- _Items listed in a dataset_:
Begin
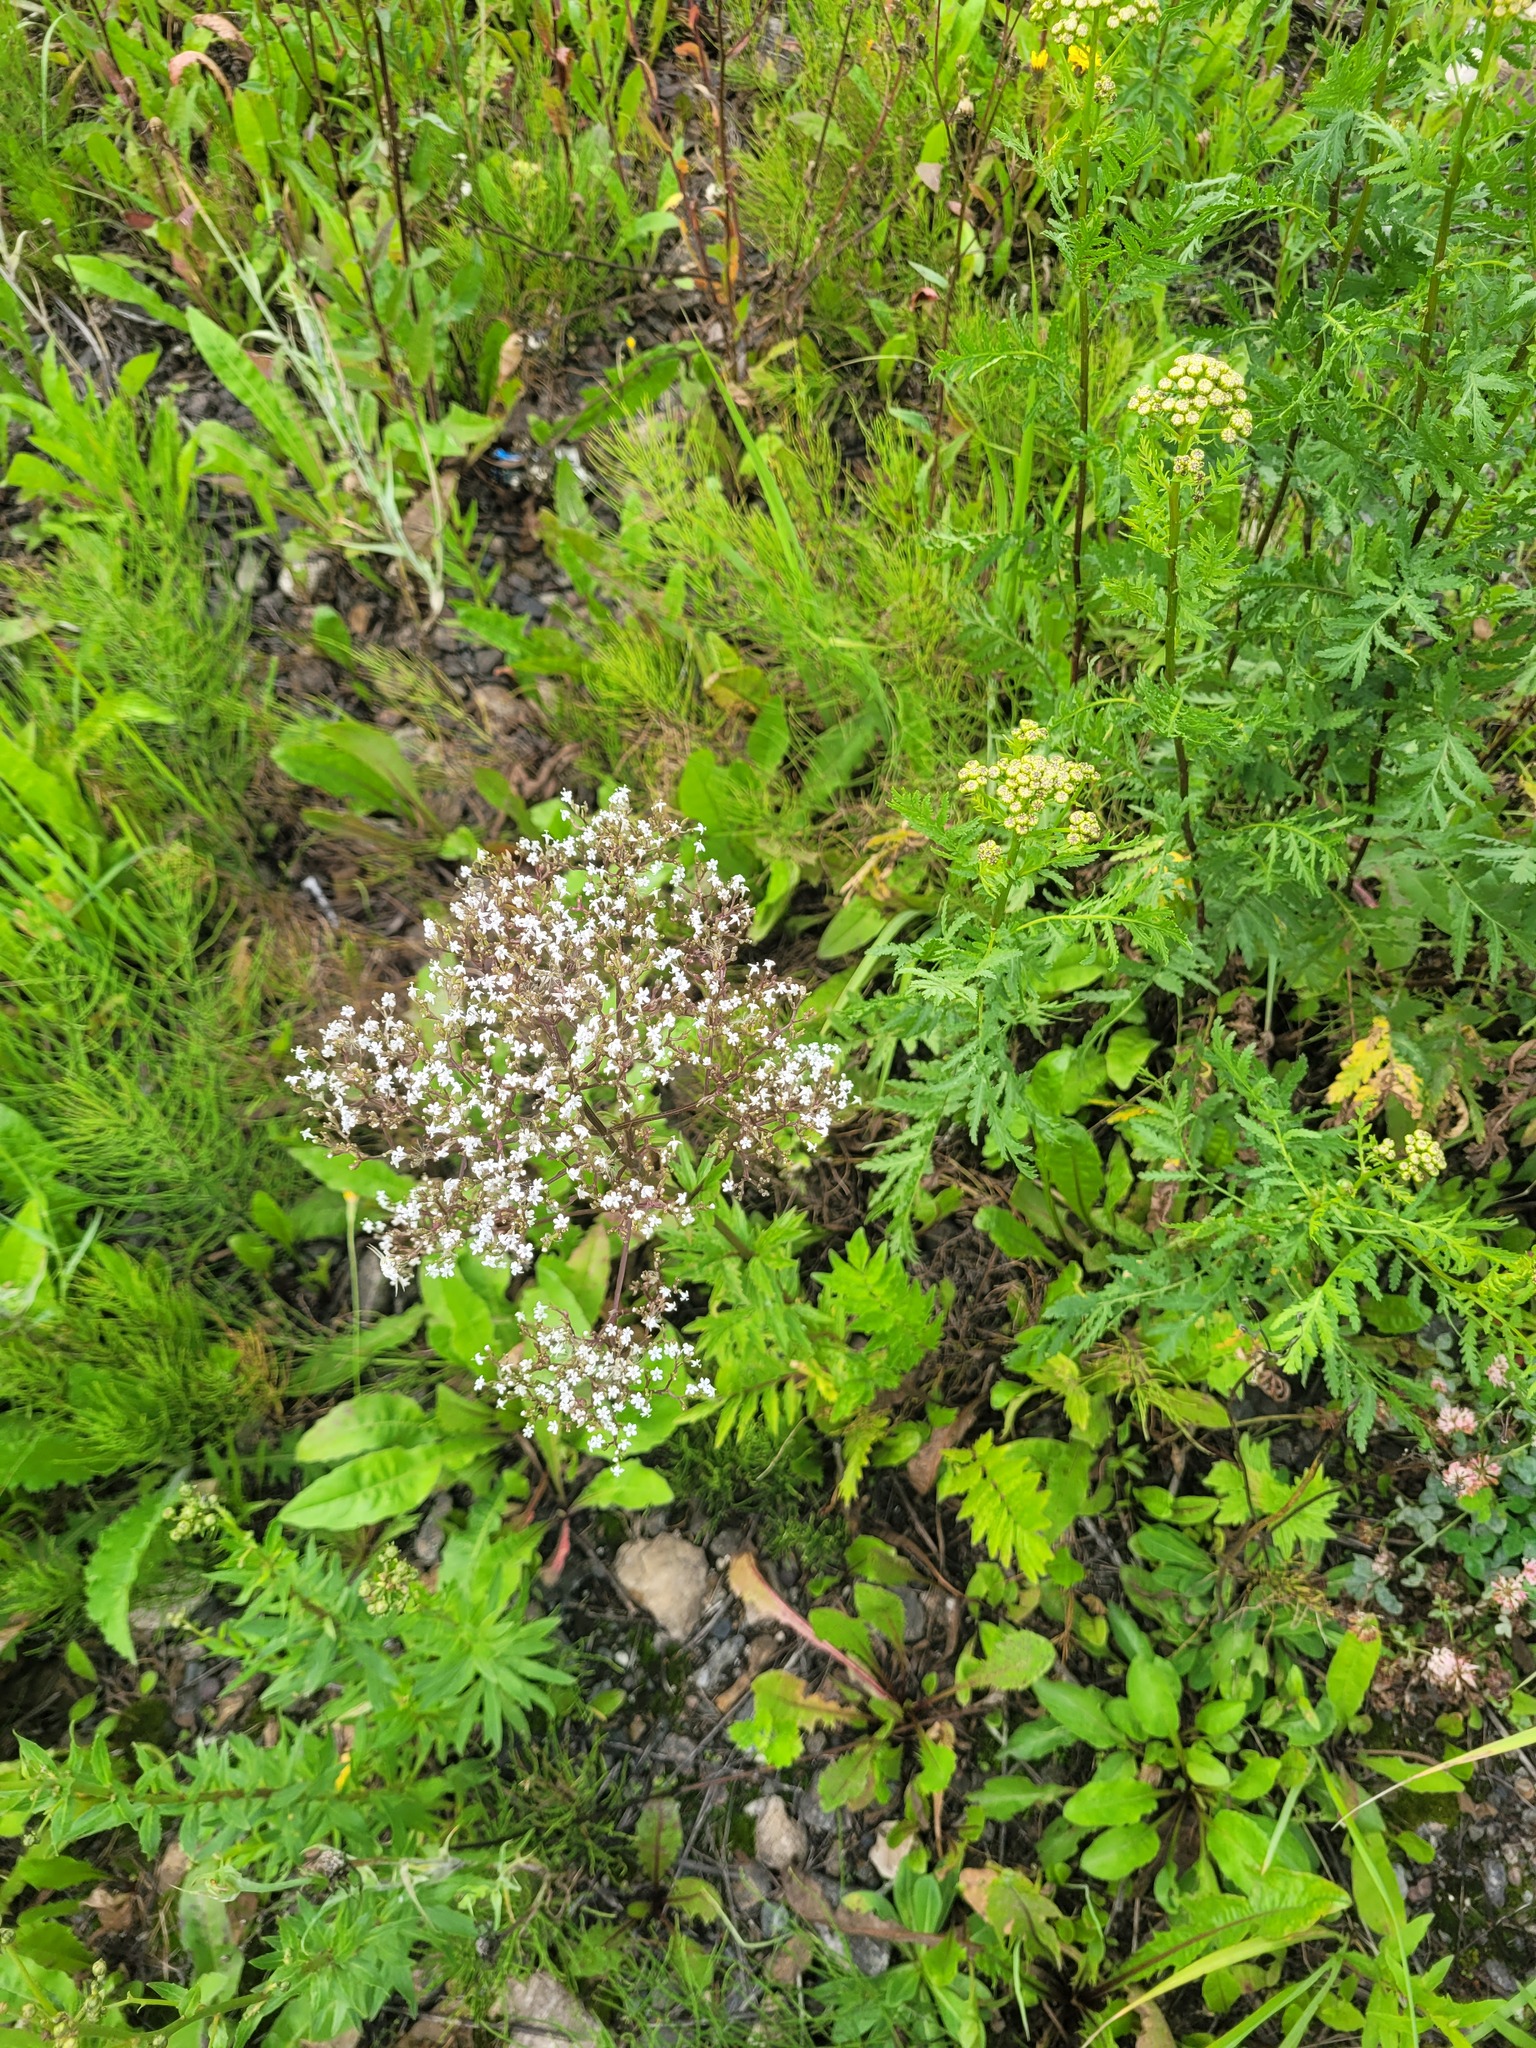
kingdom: Plantae
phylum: Tracheophyta
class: Magnoliopsida
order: Dipsacales
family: Caprifoliaceae
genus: Valeriana
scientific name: Valeriana officinalis
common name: Common valerian
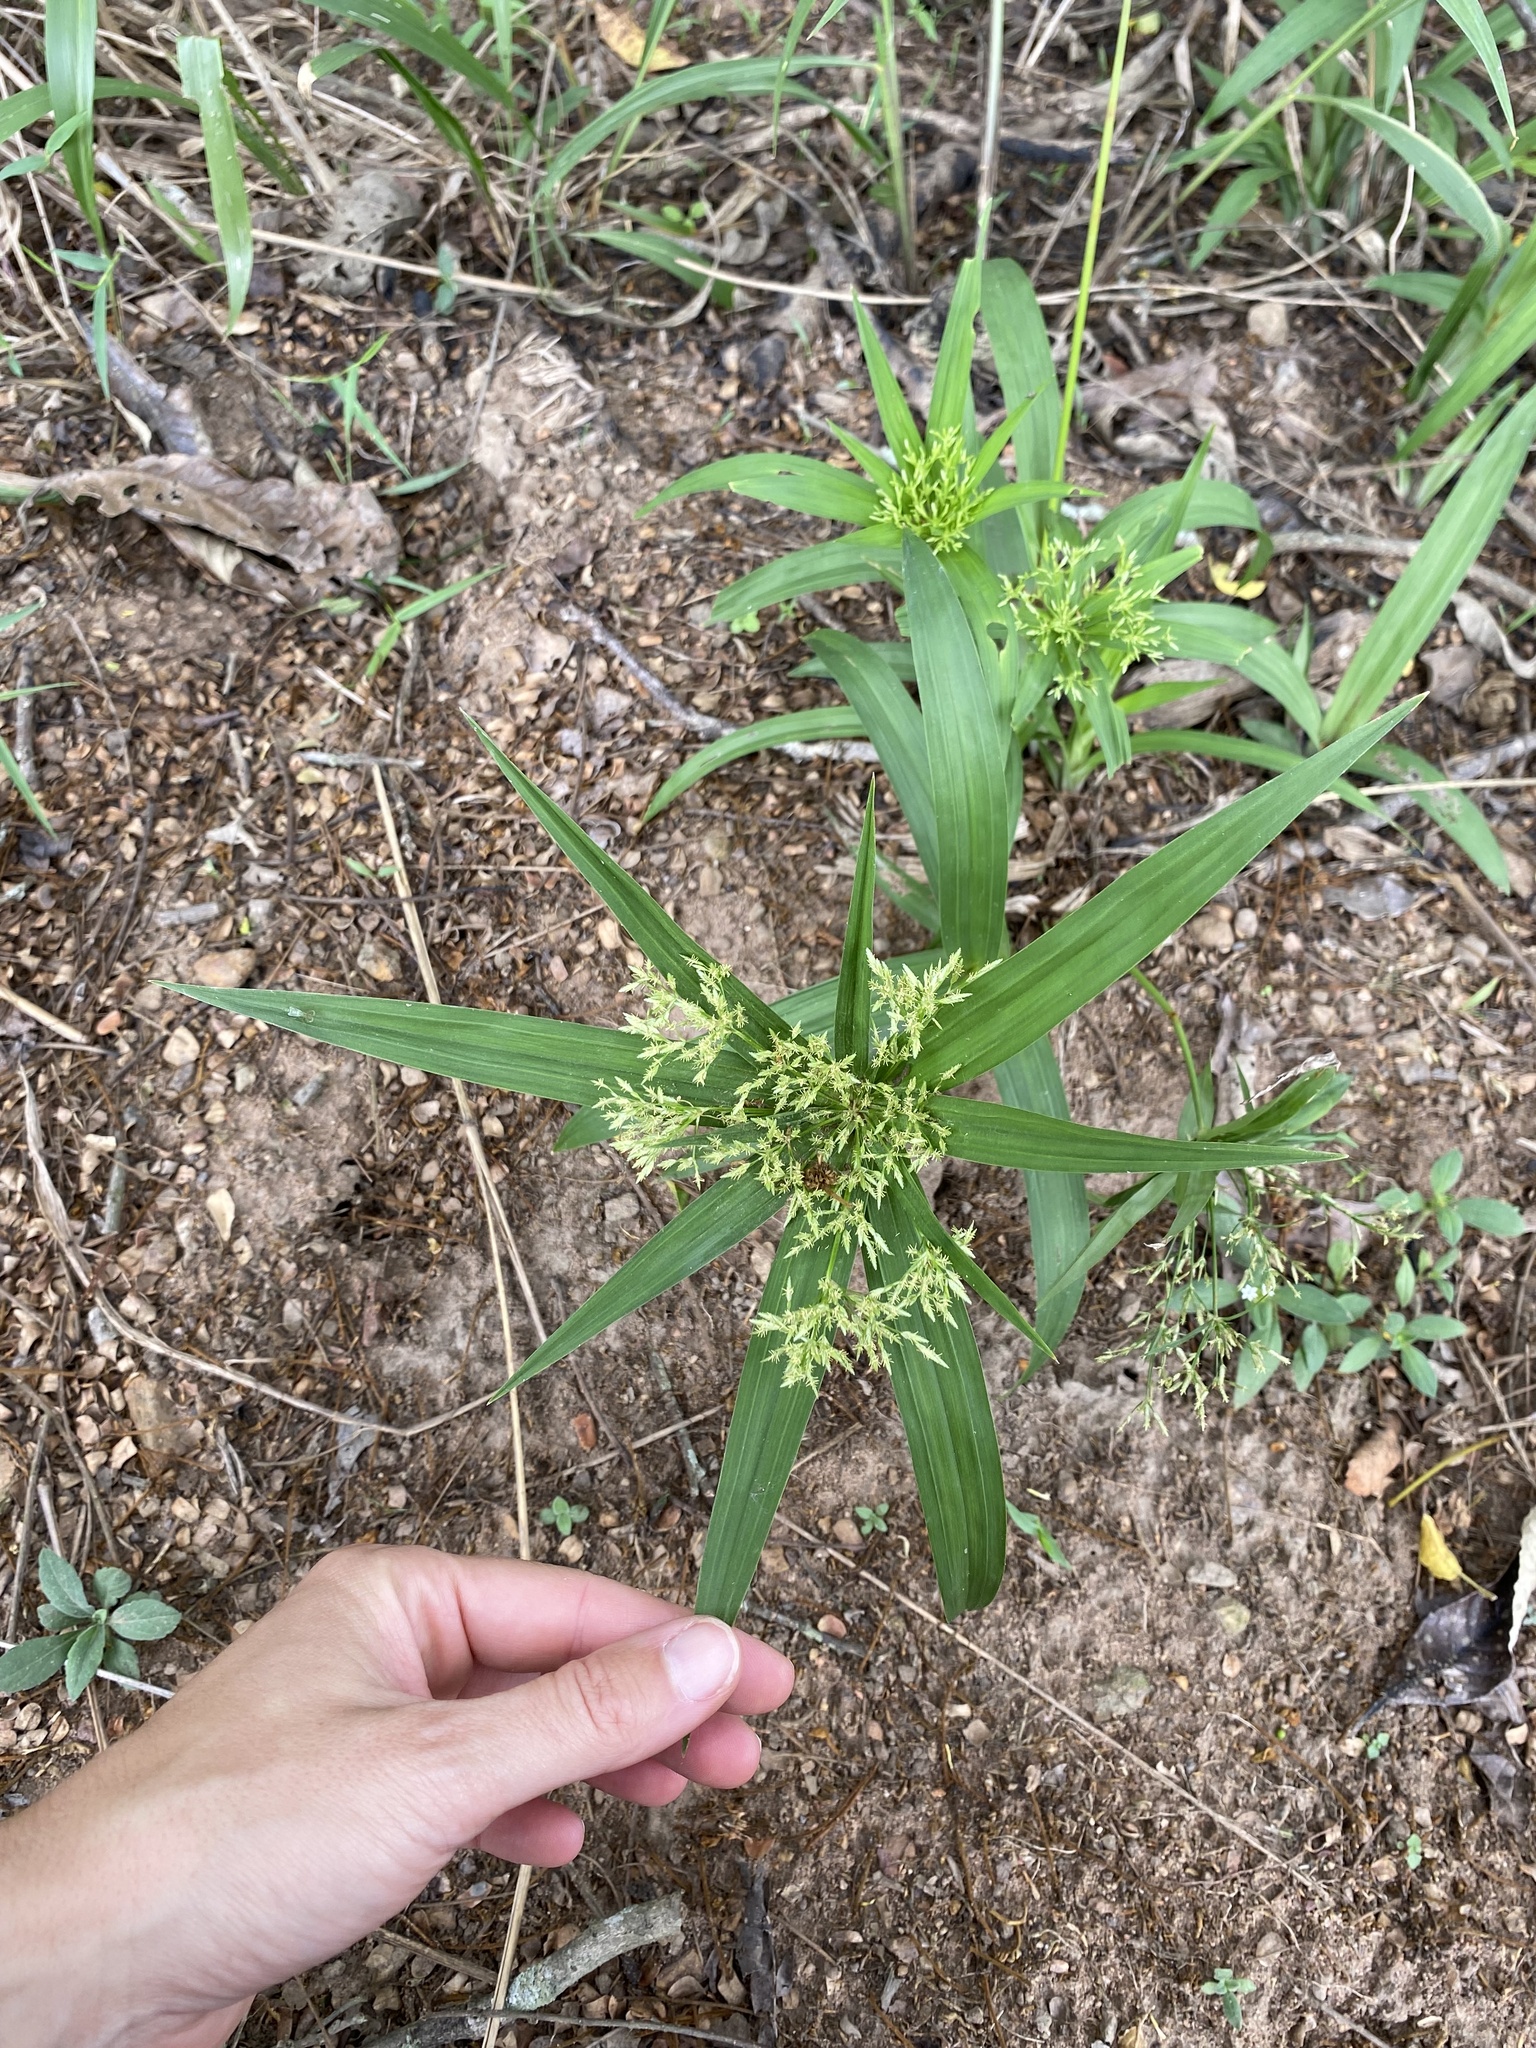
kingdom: Plantae
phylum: Tracheophyta
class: Liliopsida
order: Poales
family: Cyperaceae
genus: Cyperus
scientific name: Cyperus albostriatus
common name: Dwarf umbrella-grass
End
- _Problem to work on_:
Set down each line from the rows above word for word, leaving the pictures out.

- _Final result_:
kingdom: Plantae
phylum: Tracheophyta
class: Magnoliopsida
order: Dipsacales
family: Caprifoliaceae
genus: Valeriana
scientific name: Valeriana officinalis
common name: Common valerian
kingdom: Plantae
phylum: Tracheophyta
class: Liliopsida
order: Poales
family: Cyperaceae
genus: Cyperus
scientific name: Cyperus albostriatus
common name: Dwarf umbrella-grass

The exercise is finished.